■ Short problem A: From the Preston City Council election article, quote the text between "In 2012 two" and "Preston local elections.", inclusive.
■ Short problem B: According to the Preston City Council election article, which candidate won the Ashton ward in 2012?
■ Short problem C: How would the Preston City Council election article go on after its last sentence? Write the continuation.

■ Document passage:

— BEGIN —

= 2012 Preston City Council election =

2012 UK local government election

Results of the 2012 Preston City Council election

Elections to Preston City Council took place on 3 May 2012, the same day as other 2012 United Kingdom local elections.

Preston council is elected "in thirds", which means one councillor from each three-member ward, and one councillor from a number of two-member wards, are elected each year, followed by one year free from elections to ensure all councillors serve a full term.

In 2012 two wards had 'double elections' due to early resignations.

Due to the "in thirds" system, the 2012 election results below are directly compared with the corresponding elections in 2008, with the change in vote share calculated on this basis. Other elections can be found at Preston local elections.

==Summary==

Preston local election result 2012
| Party |  | Seats | Gains | Losses | Net gain/loss | Seats % | Votes % | Votes | +/− |
|---|---|---|---|---|---|---|---|---|---|
|  | Labour | 7 | 3 | -1 | 9 |  | 46.1 | 14,191 | +40.1 |
|  | Conservative | 8 |  | -2 | 6 |  | 31.6 | 9,718 | -27.8 |
|  | Liberal Democrats | 3 |  | 1 | 2 |  | 13.7 | 4,207 | -73.4 |
|  | Independent | 1 | 1 |  | 2 |  | 6.5 | 1,990 | +55.2 |
|  | Green |  |  |  |  |  | 1.3 | 391 | +81.1 |
|  | England First |  |  |  |  |  | 1.0 | 293 | +63.0 |

==Ashton==
Won in corresponding 2008 elections by Conservative Party, majority 113. Ashton was a Labour gain from the Conservatives at the 2011 elections

Preston City Council elections: Ashton ward 2012
| Party |  | Candidate | Votes | % | ±% |
|---|---|---|---|---|---|
|  | Labour | Elizabeth Wildgoose | 682 | 55.3 | +10.0 |
|  | Conservative | Keith Sedgewick | 480 | 38.9 | −15.8 |
|  | Liberal Democrats | Stephen Mullen | 72 | 5.8 | N/A |
| Majority |  |  | 202 |  |  |
| Turnout |  |  | 1,234 |  |  |
|  | Labour gain from Conservative |  | Swing |  |  |

==Brookfield==
Won in corresponding 2008 elections by Conservatives, with a majority of 91. The Brookfield ward is in the north-east of the borough.

— END —

■ Supplied information:
— BEGIN —

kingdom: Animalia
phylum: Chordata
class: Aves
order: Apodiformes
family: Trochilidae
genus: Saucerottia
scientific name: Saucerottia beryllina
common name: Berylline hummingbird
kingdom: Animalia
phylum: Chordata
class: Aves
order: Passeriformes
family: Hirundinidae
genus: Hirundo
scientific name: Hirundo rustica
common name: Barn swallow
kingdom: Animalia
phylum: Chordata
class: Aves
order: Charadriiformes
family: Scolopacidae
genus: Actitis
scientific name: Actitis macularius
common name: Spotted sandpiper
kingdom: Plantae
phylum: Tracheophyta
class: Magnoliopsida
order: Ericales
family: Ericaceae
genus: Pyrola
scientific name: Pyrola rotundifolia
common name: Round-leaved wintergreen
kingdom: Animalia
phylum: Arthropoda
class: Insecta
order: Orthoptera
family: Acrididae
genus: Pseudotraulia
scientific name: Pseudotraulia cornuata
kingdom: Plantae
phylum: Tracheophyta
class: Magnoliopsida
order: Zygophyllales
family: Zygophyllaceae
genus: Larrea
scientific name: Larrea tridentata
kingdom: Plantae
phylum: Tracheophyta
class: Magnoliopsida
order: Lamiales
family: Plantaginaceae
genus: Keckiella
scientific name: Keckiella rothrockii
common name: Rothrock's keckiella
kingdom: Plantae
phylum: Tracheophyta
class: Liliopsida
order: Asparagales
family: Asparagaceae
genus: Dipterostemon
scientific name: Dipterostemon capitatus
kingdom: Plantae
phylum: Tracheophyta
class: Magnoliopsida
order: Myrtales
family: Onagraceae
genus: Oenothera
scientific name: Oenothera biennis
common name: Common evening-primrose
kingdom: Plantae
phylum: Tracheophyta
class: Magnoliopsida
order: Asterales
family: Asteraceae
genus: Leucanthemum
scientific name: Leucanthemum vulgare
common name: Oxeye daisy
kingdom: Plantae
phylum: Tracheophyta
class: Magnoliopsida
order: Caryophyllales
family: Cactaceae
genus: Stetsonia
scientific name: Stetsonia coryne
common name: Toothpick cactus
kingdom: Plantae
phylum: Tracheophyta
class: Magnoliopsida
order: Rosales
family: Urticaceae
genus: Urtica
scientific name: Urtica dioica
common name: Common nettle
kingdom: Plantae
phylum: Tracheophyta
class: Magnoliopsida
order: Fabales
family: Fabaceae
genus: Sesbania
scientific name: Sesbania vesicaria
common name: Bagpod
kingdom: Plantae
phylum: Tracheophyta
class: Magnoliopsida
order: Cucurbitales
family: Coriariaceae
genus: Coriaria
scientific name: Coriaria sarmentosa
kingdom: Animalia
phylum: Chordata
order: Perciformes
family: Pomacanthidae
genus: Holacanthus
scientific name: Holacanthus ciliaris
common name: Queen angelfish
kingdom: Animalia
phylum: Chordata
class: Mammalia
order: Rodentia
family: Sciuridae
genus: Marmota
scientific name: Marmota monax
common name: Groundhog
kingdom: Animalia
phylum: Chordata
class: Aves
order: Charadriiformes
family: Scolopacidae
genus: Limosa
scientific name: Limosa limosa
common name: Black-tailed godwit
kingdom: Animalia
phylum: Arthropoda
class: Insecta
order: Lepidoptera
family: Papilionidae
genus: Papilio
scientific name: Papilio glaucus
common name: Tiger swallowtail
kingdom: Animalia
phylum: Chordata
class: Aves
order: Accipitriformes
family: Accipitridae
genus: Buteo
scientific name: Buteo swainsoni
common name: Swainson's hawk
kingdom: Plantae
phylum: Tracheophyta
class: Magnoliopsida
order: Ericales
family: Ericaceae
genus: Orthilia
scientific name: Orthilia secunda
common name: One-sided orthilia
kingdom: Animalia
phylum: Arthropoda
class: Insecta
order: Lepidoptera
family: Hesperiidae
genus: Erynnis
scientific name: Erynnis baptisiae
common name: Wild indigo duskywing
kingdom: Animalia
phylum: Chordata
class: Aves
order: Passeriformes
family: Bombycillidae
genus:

— END —

■ Right answer A:
In 2012 two wards had 'double elections' due to early resignations.

Due to the "in thirds" system, the 2012 election results below are directly compared with the corresponding elections in 2008, with the change in vote share calculated on this basis. Other elections can be found at Preston local elections.

■ Right answer B: Elizabeth Wildgoose of the Labour Party.

■ Right answer C:
Preston City Council elections: Brookfield ward 2012
| Party |  | Candidate | Votes | % | ±% |
|---|---|---|---|---|---|
|  | Labour | Philip Corker | 1,020 | 75.6 | +28.7 |
|  | Conservative | Christopher Rigby | 329 | 24.4 | −28.7 |
| Majority |  |  | 69.1 |  |  |
| Turnout |  |  | 1,349 |  |  |
|  | Labour gain from Conservative |  | Swing |  |  |

==Cadley==
Won in corresponding 2008 elections by Liberal Democrats, majority 386. When this councillor resigned in 2010, it was held by the Liberal Democrats in the resulting by-election. Cadley is at the west of the Fulwood area of the borough.

Preston City Council elections: Cadley ward 2012
| Party |  | Candidate | Votes | % | ±% |
|---|---|---|---|---|---|
|  | Liberal Democrats | John Potter | 826 | 50.2 | −6.9 |
|  | Conservative | Yvonne Driver | 411 | 25.0 | −10.3 |
|  | Labour | John Young | 408 | 24.8 | +17.7 |
| Majority |  |  | 415 |  |  |
| Turnout |  |  | 1,645 |  |  |

==Deepdale==
Won in corresponding 2008 elections by an independent candidate, majority 348. Labour won the seat at the 2011 elections.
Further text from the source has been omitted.